**Selected text:**
----

Working with only unicode is the only thing to do this right, see other answers. I think you need some kind of ordering, for example you want to be sure you do the 'AA' substitution before you do 'A'. — u0b34a0f6ae, Feb 15 '10 at 10:40
Accepted Sir.. sorry for the delay.. hope you don't misunderstand Thank you..:) — boddhisattva, Mar 05 '10 at 15:28
Thanks for the acceptance. I understand that you have been busy. I am interested in what the transliteration scheme actually is, and I'm curious about answers to the questions that I raised about possible anomalies in your transliteration dictionary, and can I be of any further help. If you're not busy, perhaps you'd like to communicate by private e-mail ... replace_spaces_by_appropriate_punctuation("sjmachin lexicon net") — John Machin, Mar 06 '10 at 00:13
@JohnMachin I'm sorry, I somehow missed your earlier message. I've dropped you a note at the email id that you've shared to discuss this further. — boddhisattva, Dec 25 '16 at 09:43

John Machin · Accepted Answer · 2010-02-21T12:47:14.953

You have a few problems other than the one which you asked about.

(1) A conceptual problem: "E-k- b-u-d-z*dhi-m-aan- p-ksii#" is not "english". It is Hindi language written in ASCII using some romanization scheme. It looks like ITRAN but ITRAN doesn't have AA and A, it has only aa and a. Does the scheme have a name? Can you supply a URL? Your object is better described as "transliterate some Hindi text from the unnamed romanization to Devanagari script".

(2) Showing the result of translating your text from Hindi to English ("A WISE OLD BIRD" etc) is only moderately useful. The expected Devanagari output would be a better idea.

(3) As remarked by @kaiser.se, the transliteration dictionary has multi-byte (up to 3 bytes!) keys, some of which are prefixes of others. Presumably AA must be recognised in priority to A, gh must be recognised before g, etc. Iterating over the items of a dictionary happens in an order that is predictable but for your purposes should be regarded as random. In the code that follows, I've given priority to longer "keys".

(4) Either the dictionary is missing some letter keys (a S t z) or the transliteration rules are more complicated than any of us has guessed so far

(5) The meaning of the characters # * and - is not 100% obvious. It appears from your input text that z and * appear only in combination as z*

(6) It would be a good idea if you explained the interpretation of e.g. shaakhaay-e-ng ... does it start with sh then aa or does it start with sha then a? What are the rules?

The answer to the problem that you asked about is of course as several others have pointed out that you need to encode your unicode output using an encoding that is supported by your display device e.g. UTF-8.

----

**Dataset extract:**

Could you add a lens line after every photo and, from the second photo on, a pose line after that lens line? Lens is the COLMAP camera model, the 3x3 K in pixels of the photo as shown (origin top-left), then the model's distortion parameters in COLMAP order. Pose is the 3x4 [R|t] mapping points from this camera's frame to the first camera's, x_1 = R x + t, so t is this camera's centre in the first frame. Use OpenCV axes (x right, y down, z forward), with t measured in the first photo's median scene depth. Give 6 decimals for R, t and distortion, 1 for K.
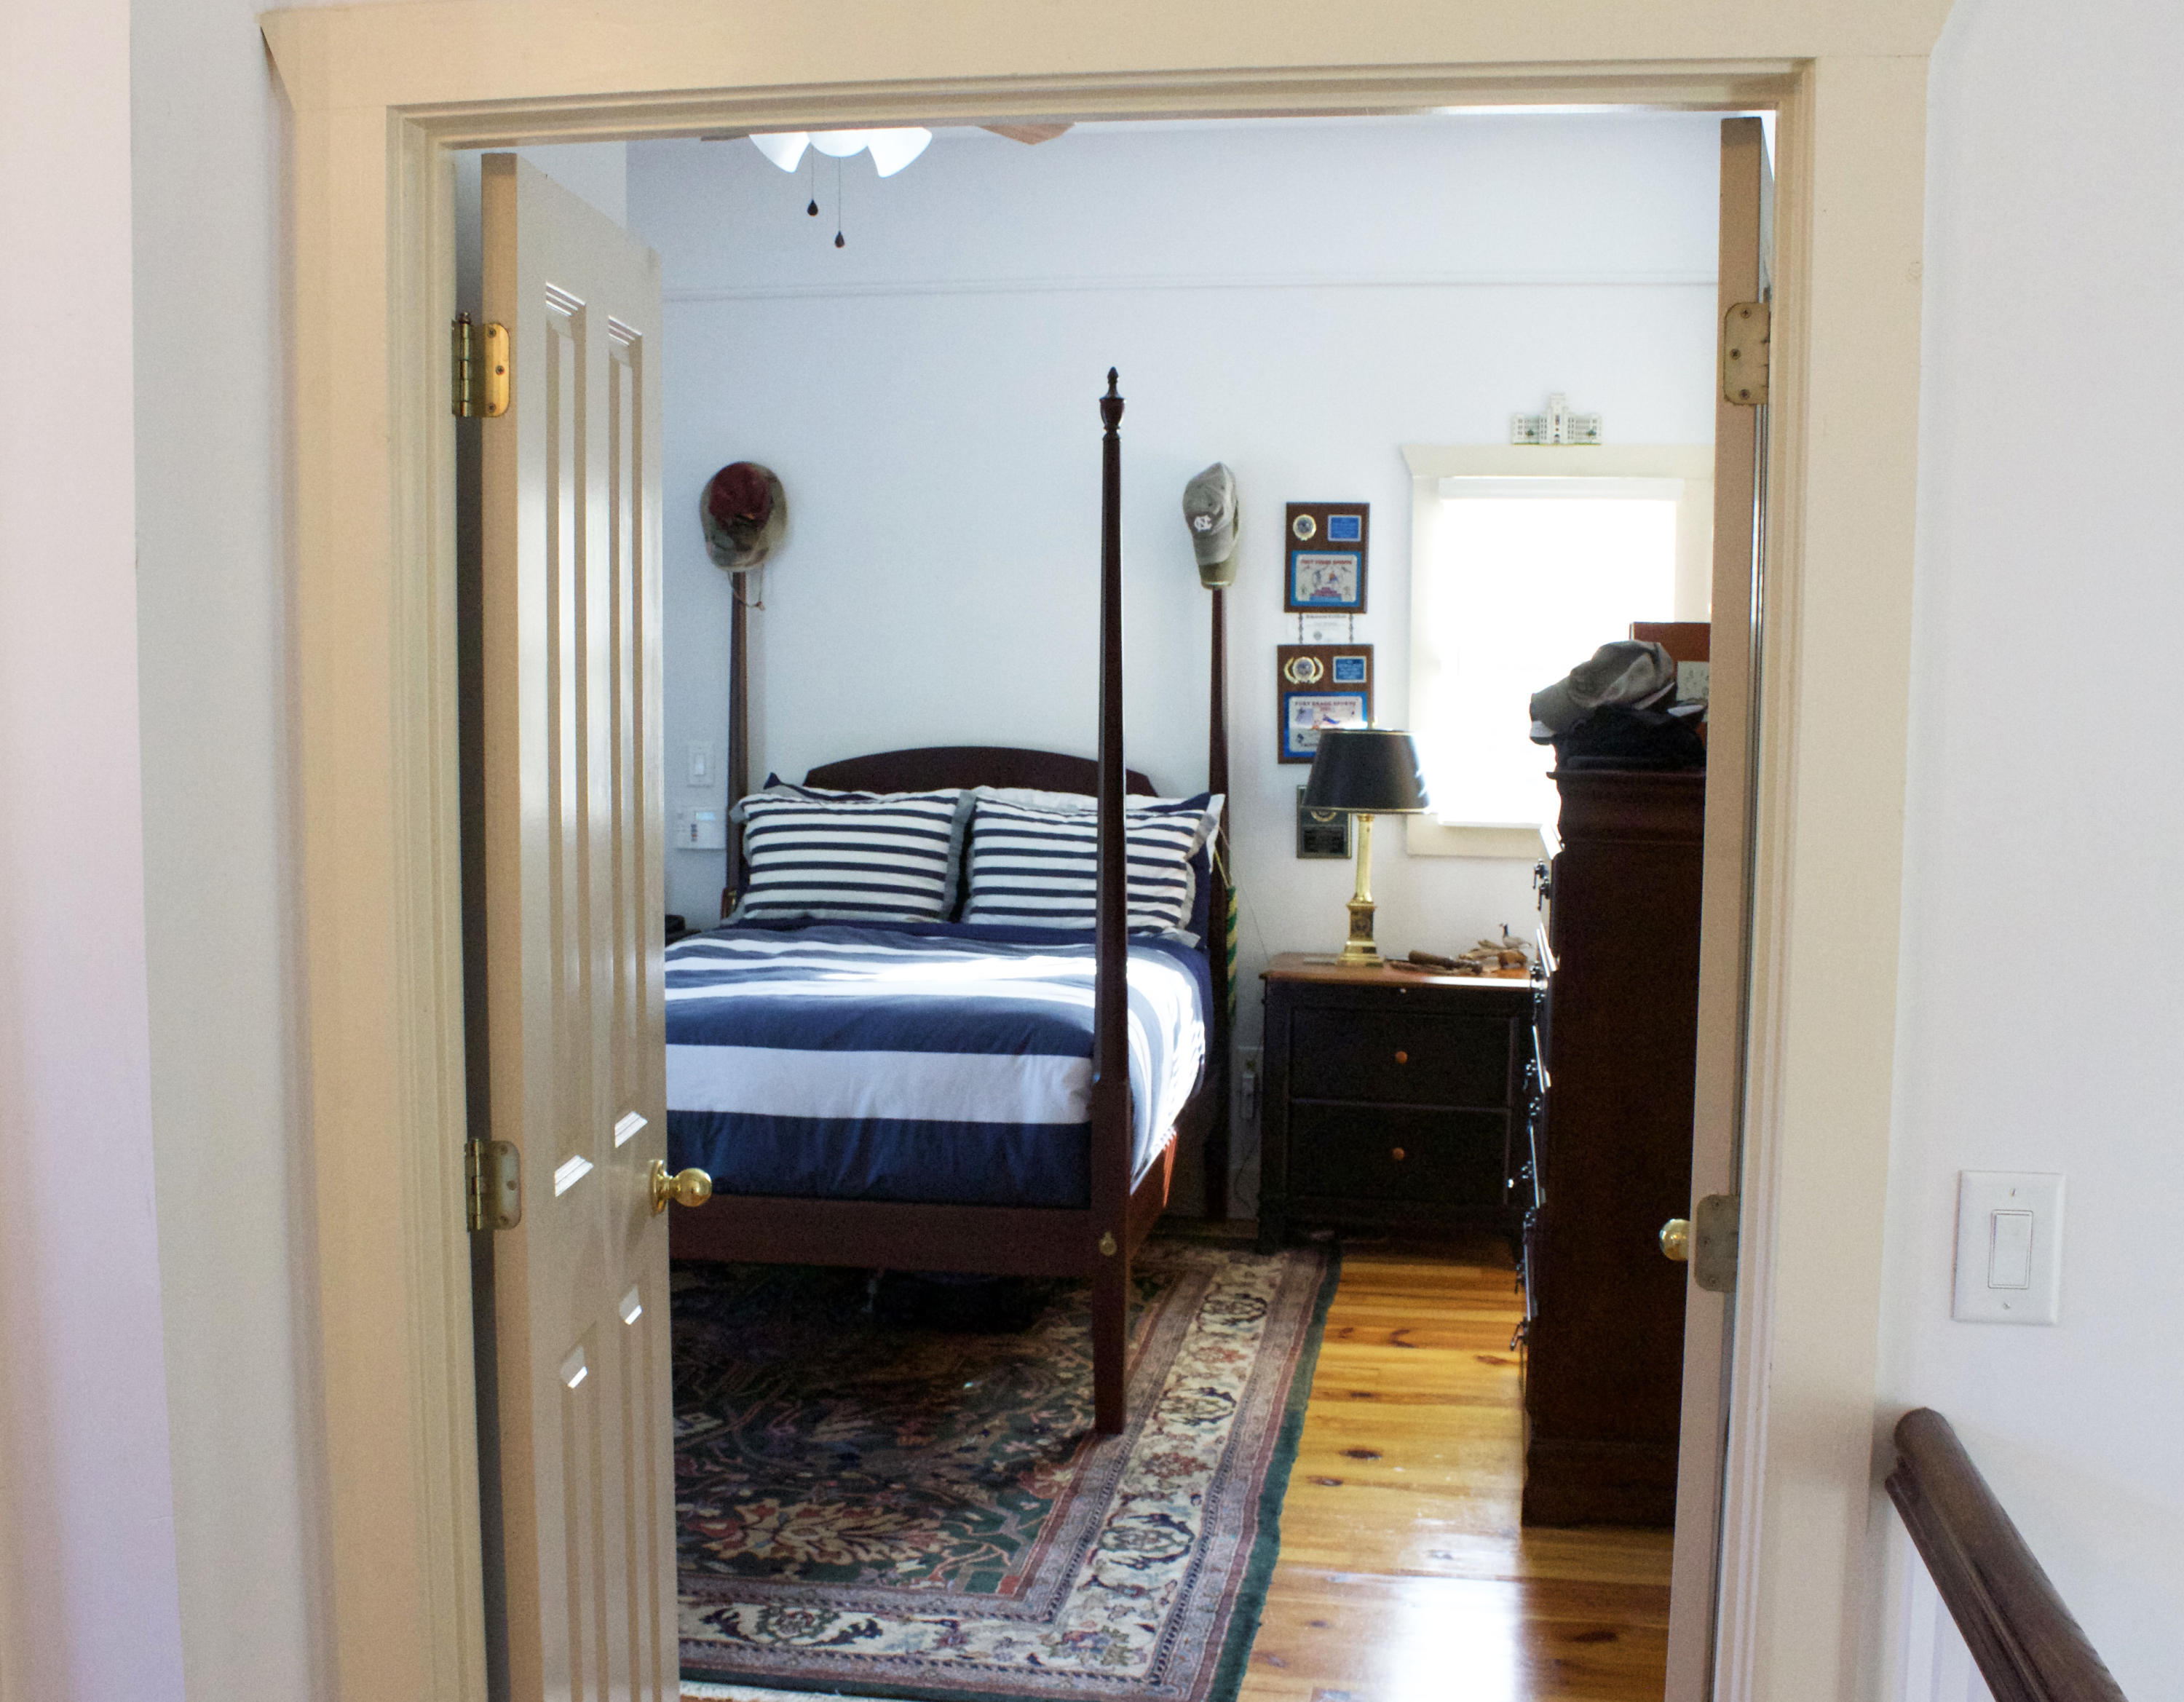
lens RADIAL K [[2067.4, 0, 1092.0], [0, 2067.4, 851.0], [0, 0, 1]] dist [-0.101113, -0.000136]
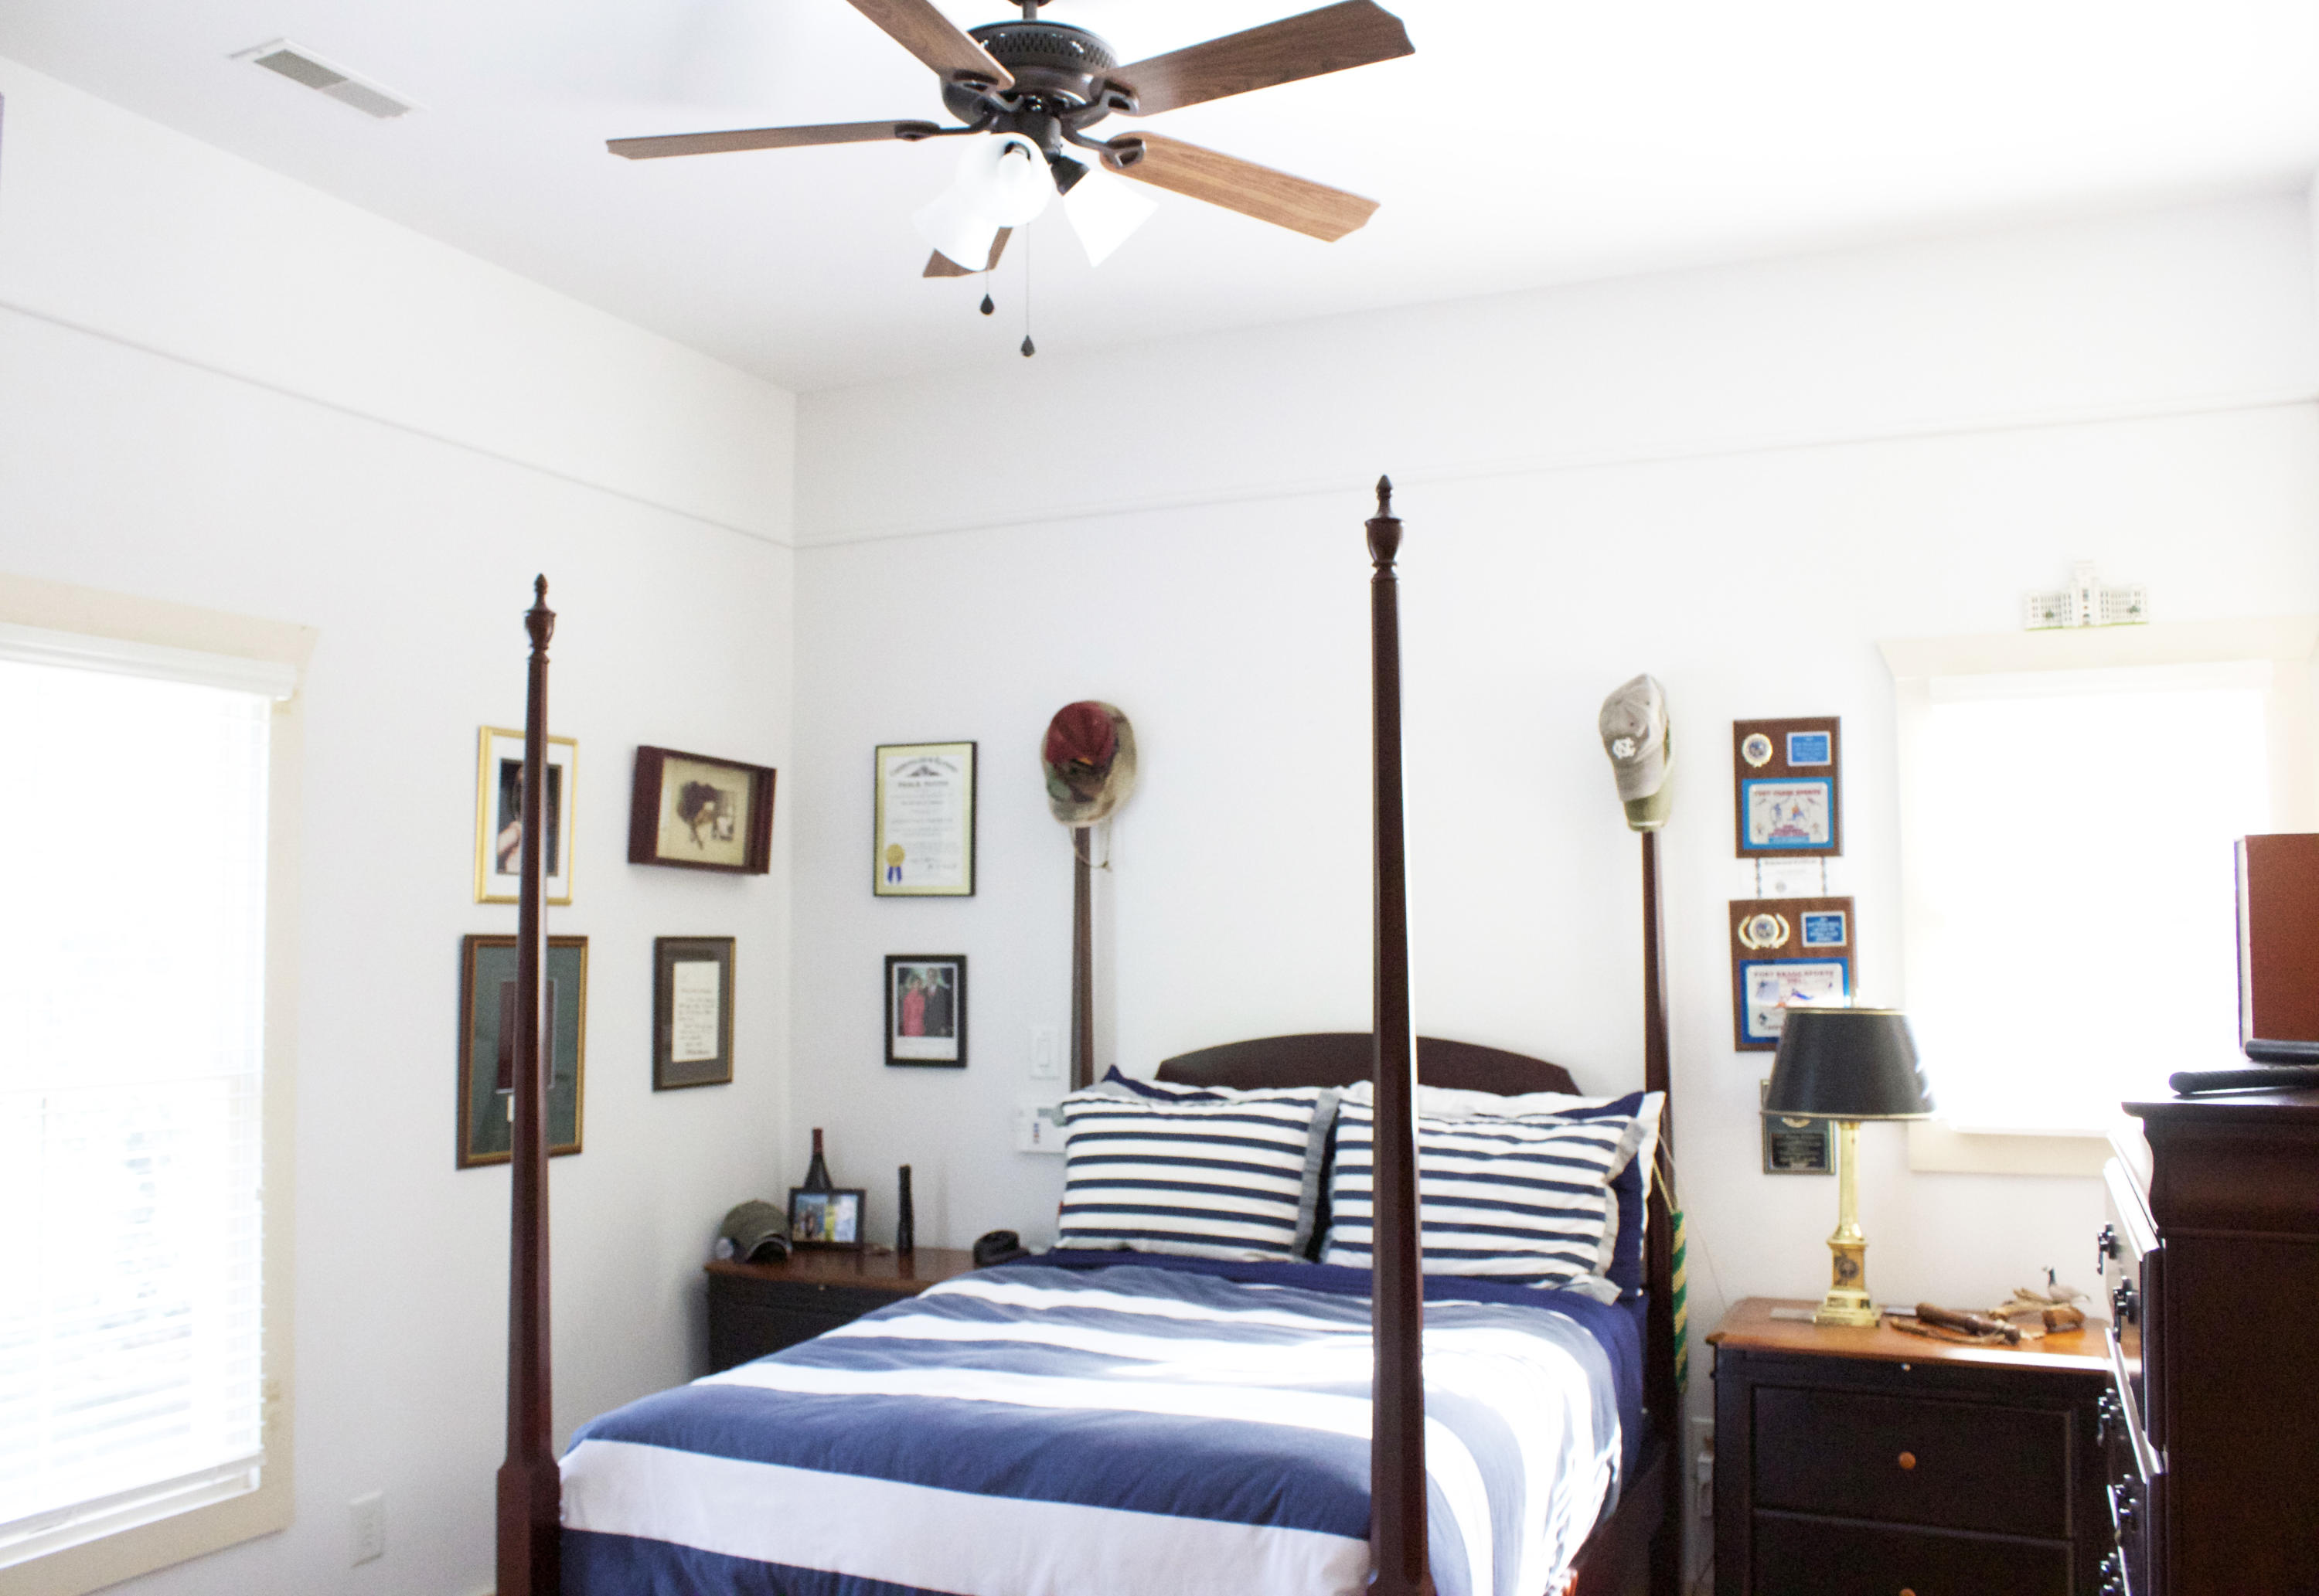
lens RADIAL K [[1936.6, 0, 1159.5], [0, 1936.6, 798.0], [0, 0, 1]] dist [-0.167817, 0.175477]
pose [[0.971930, -0.029556, -0.233406, 0.051117], [-0.008733, 0.986862, -0.161329, -0.019504], [0.235107, 0.158839, 0.958903, 0.251666]]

----

**Things to do:**
A) According to the transliteration thread, which romanization scheme does the Hindi input text resemble?
B) Condense the paragraph of the transliteration thread beginning "(3) As remarked by @kaiser.se" into a short bulleted list that keeps its main facts.
C) List every letter key that the transliteration thread says may be missing from the dictionary.
Nothing in the data is required here.

**Solutions below:**
A) It looks like ITRAN.

B)
- The transliteration dictionary has multi-byte keys of up to 3 bytes, and some keys are prefixes of others.
- AA must presumably be recognized before A, gh before g, and so on.
- Dictionary iteration order is predictable, but for this purpose it should be treated as random.
- The code that follows gives priority to longer keys.

C) a, S, t, z